§ **Goal of the exercise**
Your copy should hold every record exactly and no images.

§ **Material for this exercise**
-- -- --
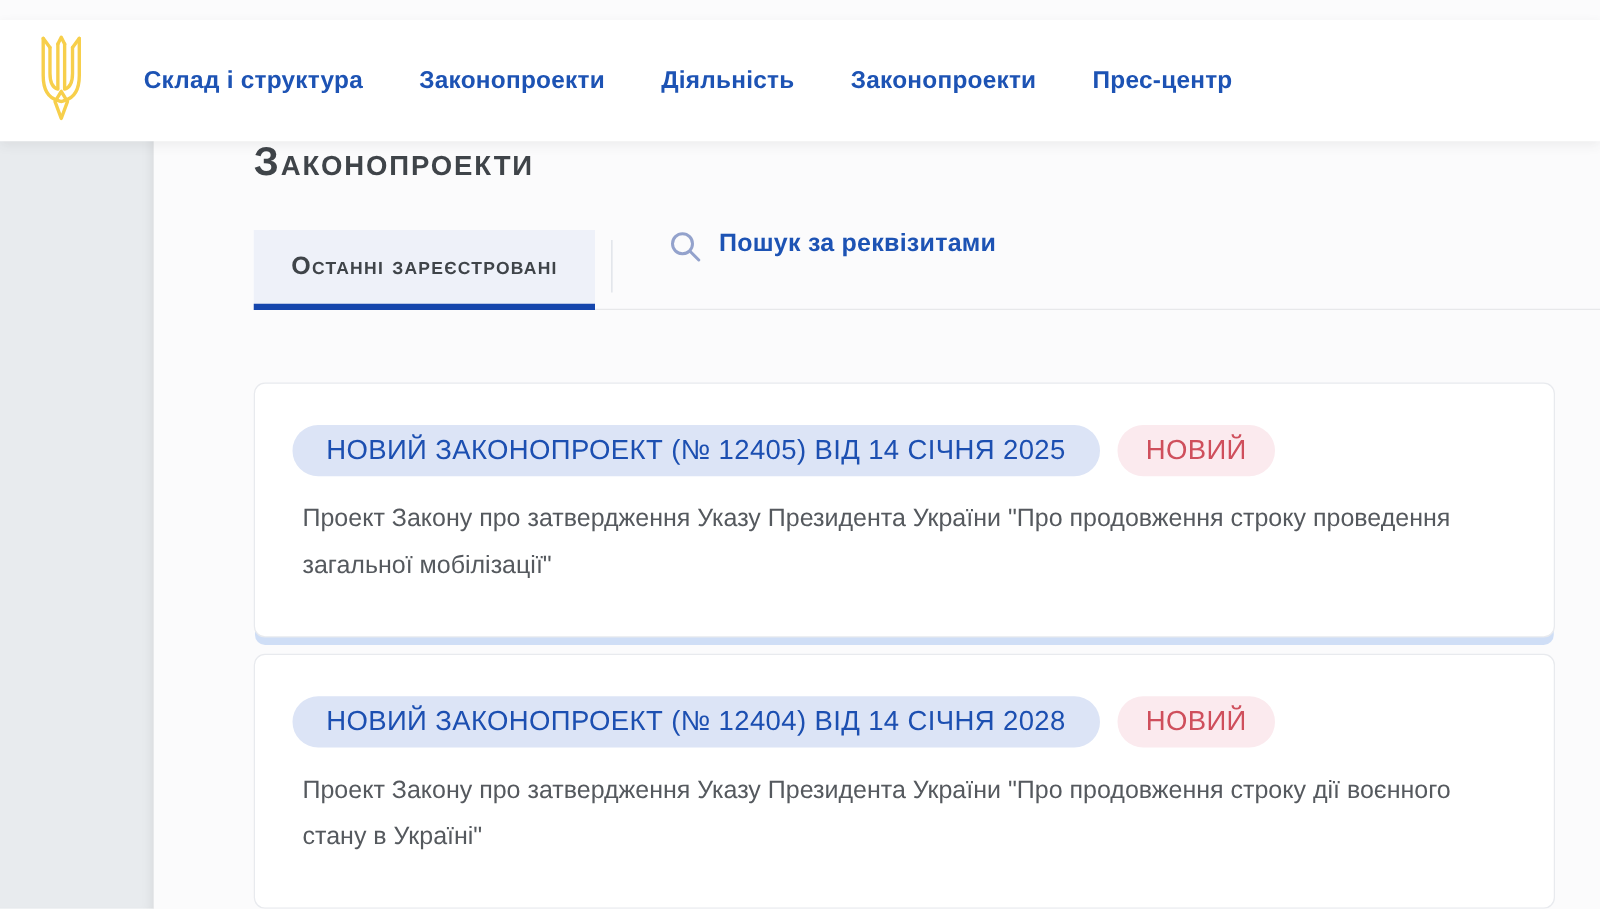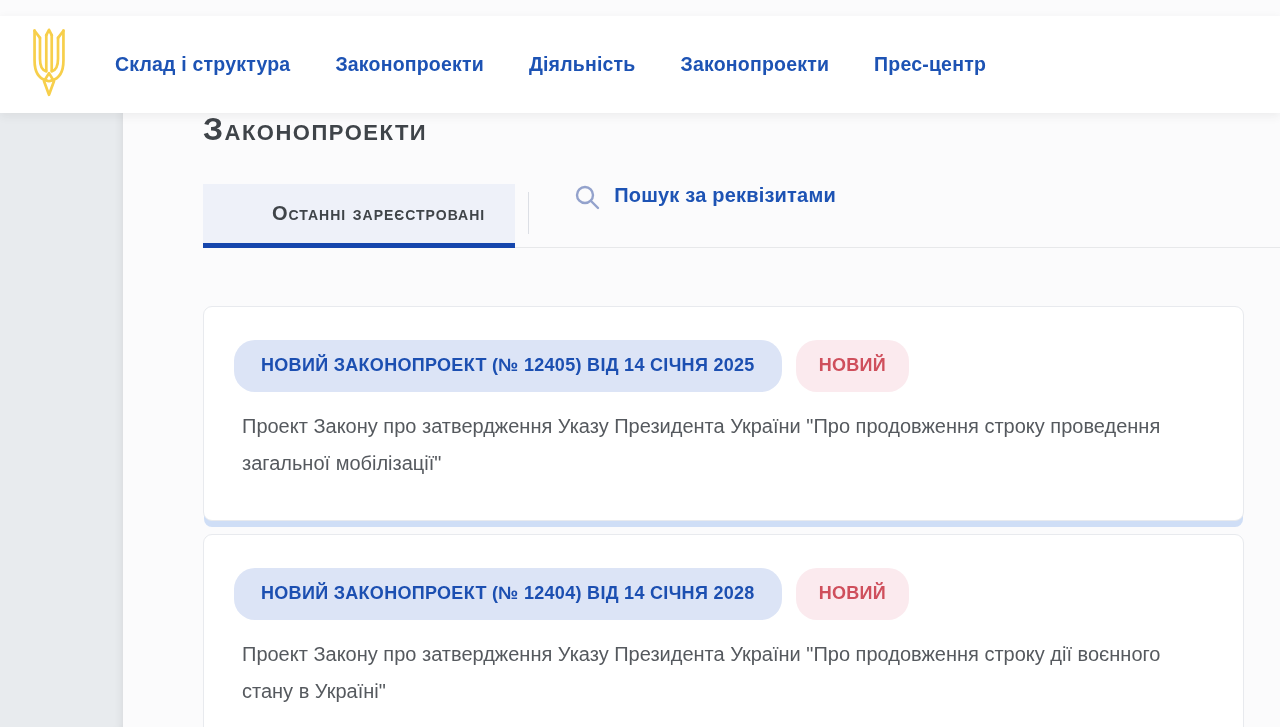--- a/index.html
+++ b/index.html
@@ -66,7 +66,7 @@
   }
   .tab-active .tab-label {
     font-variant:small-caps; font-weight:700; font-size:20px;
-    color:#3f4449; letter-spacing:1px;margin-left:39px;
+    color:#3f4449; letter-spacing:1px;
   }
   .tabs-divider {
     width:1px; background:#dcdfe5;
-- -- --
§ **Exercise solution**
--- a/index.html
+++ b/index.html
@@ -66,7 +66,7 @@
   }
   .tab-active .tab-label {
     font-variant:small-caps; font-weight:700; font-size:20px;
-    color:#3f4449; letter-spacing:1px;margin-left:39px;
+    color:#3f4449; letter-spacing:1px;
   }
   .tabs-divider {
     width:1px; background:#dcdfe5;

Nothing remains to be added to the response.